Tragedy as another boy mauled by hyenas in Juja

One of the hyenas captured by KWS in Juja sub-county.

Photo credit: Pool

Grief has engulfed Gwa Kigwi village in Juja, Kiambu after a pack of hyenas mauled a 10-year-old boy to death, a month after another nine year-old boy suffered same fate.

The boy, identified as Dennis Teya, a Grade Four pupil at a local school, was said to have been walking home with his friends on Wednesday night when they were attacked by the animals.

According to residents, the boys fled for their lives when they were attacked, only for one of them to be attacked and killed by the wild animals.

Residents launched a search for the missing boy and discovered a trail of blood leading to the swamp where they found a huge hyena feasting on the boy, who had been devoured from head to toe on his left side.

The latest attack comes just days after residents of Nyacaba, Witeithia, Maraba and Kabati in Juja, Kiambu County thought they could finally sleep without fear after Kenya Wildlife Services (KWS) deployed officers to the villages to hunt killer hyenas that have claimed the lives of villagers in the recent past.

KWS has since announced that it has so far translocated 12 hyenas from Juja in an effort to reduce human-animal conflict in the area.

In a statement, KWS says it immediately deployed the Problem Animal Management Unit (PAMU), which strategically placed traps, initiated hyena captures and mobilized a veterinary unit to translocate and relocate the hyenas from the human-dominated area.

"Regrettably, Juja Sub-County in Kiambu County has witnessed an upsurge in human-hyena conflicts resulting in the tragic loss of human lives.
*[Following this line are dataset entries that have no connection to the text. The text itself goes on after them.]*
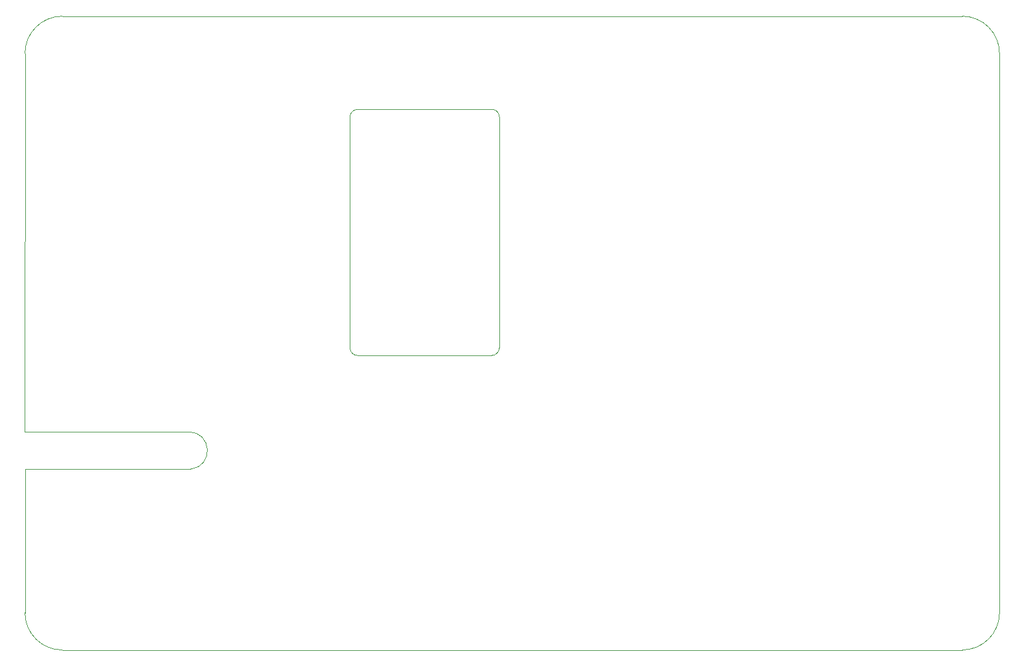
<source format=gbr>
%TF.GenerationSoftware,KiCad,Pcbnew,8.0.6*%
%TF.CreationDate,2024-12-28T02:56:51-05:00*%
%TF.ProjectId,AC_Driver_V2,41435f44-7269-4766-9572-5f56322e6b69,rev?*%
%TF.SameCoordinates,Original*%
%TF.FileFunction,Profile,NP*%
%FSLAX46Y46*%
G04 Gerber Fmt 4.6, Leading zero omitted, Abs format (unit mm)*
G04 Created by KiCad (PCBNEW 8.0.6) date 2024-12-28 02:56:51*
%MOMM*%
%LPD*%
G01*
G04 APERTURE LIST*
%TA.AperFunction,Profile*%
%ADD10C,0.050000*%
%TD*%
G04 APERTURE END LIST*
D10*
X46750000Y-85737532D02*
G75*
G02*
X47000000Y-90749999I0J-2512468D01*
G01*
X24800000Y-110000000D02*
X24800000Y-90750000D01*
X69400000Y-75500000D02*
G75*
G02*
X68400000Y-74500000I0J1000000D01*
G01*
X88400000Y-74500000D02*
G75*
G02*
X87400000Y-75500000I-1000000J0D01*
G01*
X87400000Y-42500001D02*
G75*
G02*
X88399999Y-43500000I42893J-957106D01*
G01*
X68400000Y-43500000D02*
G75*
G02*
X69400000Y-42500000I1000000J0D01*
G01*
X68400000Y-74500000D02*
X68400000Y-43500000D01*
X87400000Y-75500000D02*
X69400000Y-75500000D01*
X88400000Y-43500000D02*
X88400000Y-74500000D01*
X69400000Y-42500000D02*
X87400000Y-42500000D01*
X155500000Y-110000000D02*
X155500000Y-35000000D01*
X29800000Y-115000000D02*
X150500000Y-115000000D01*
X150500000Y-30000000D02*
X29800000Y-30000000D01*
X29800000Y-115000000D02*
G75*
G02*
X24800000Y-110000000I0J5000000D01*
G01*
X155500000Y-110000000D02*
G75*
G02*
X150500000Y-115000000I-5000000J0D01*
G01*
X150500000Y-30000000D02*
G75*
G02*
X155500000Y-35000000I0J-5000000D01*
G01*
X24800000Y-35000000D02*
G75*
G02*
X29800000Y-30000000I5000000J0D01*
G01*
X24800000Y-35000000D02*
X24750000Y-85750000D01*
X46750000Y-85737532D02*
X24750000Y-85750000D01*
X24800000Y-90750000D02*
X47000000Y-90749999D01*
M02*

</source>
KWS extends its condolences to the affected families," the statement said.

In December, when at least 20 KWS were deployed in the area, Ol Donyo Sabuk National Park warden Fred Kisera said the officers would be tasked with capturing the hyenas and returning them to the park.

"These interventions will significantly reduce the conflict. This approach involves actively tracking, capturing and translocating hyenas," he said.

Such attacks are common in the area. In November 2023, a pack of hyenas mauled a nine-year-old boy to death.

In early December, angry residents of Nyacaba village in Juja sub-county blocked a section of Thika Road and prevented police officers from collecting the body of a middle-aged woman who was mauled to death by suspected hyenas.

The woman was believed to have been walking from Nyacaba village to Ndarugu coffee plantation when she was attacked by the animals.

In September 2022, another nine-year-old boy was also mauled to death by a pack of hyenas.

The incident came just months after a 35-year-old man from the neighboring village of Athi was similarly attacked by about eight hyenas.

Earlier, two other people were attacked by the same animals in Witeithie village in Juja and Thika constituencies respectively.

The Directorate of Criminal Investigations (DCI) later warned the people of Juja and Thika about the marauding animals that have been attacking residents.

Now, the locals have been forced to adopt a self-imposed curfew routine, ensuring that they are home before dark. Each day, as darkness falls, people lock themselves in their homes and the hyenas take over, their disturbing 'laughs' a constant reminder of who rules the nights.

KWS has since launched Operation Ondoa Fisi following complaints from people in the area that the wild animals are terrorizing residents, with some responsible for nightmarish attacks on people near human settlements.

The wildlife organization also called on the county government to rehabilitate abandoned quarries, fence operating quarries and the Makongeni dumpsite, which could be popular hiding places for hyenas.

Other actions taken by KWS included holding meetings with residents to educate them on hyena behavior and safety measures, and holding consultative meetings with Kiambu leaders to implement local conservation resolutions.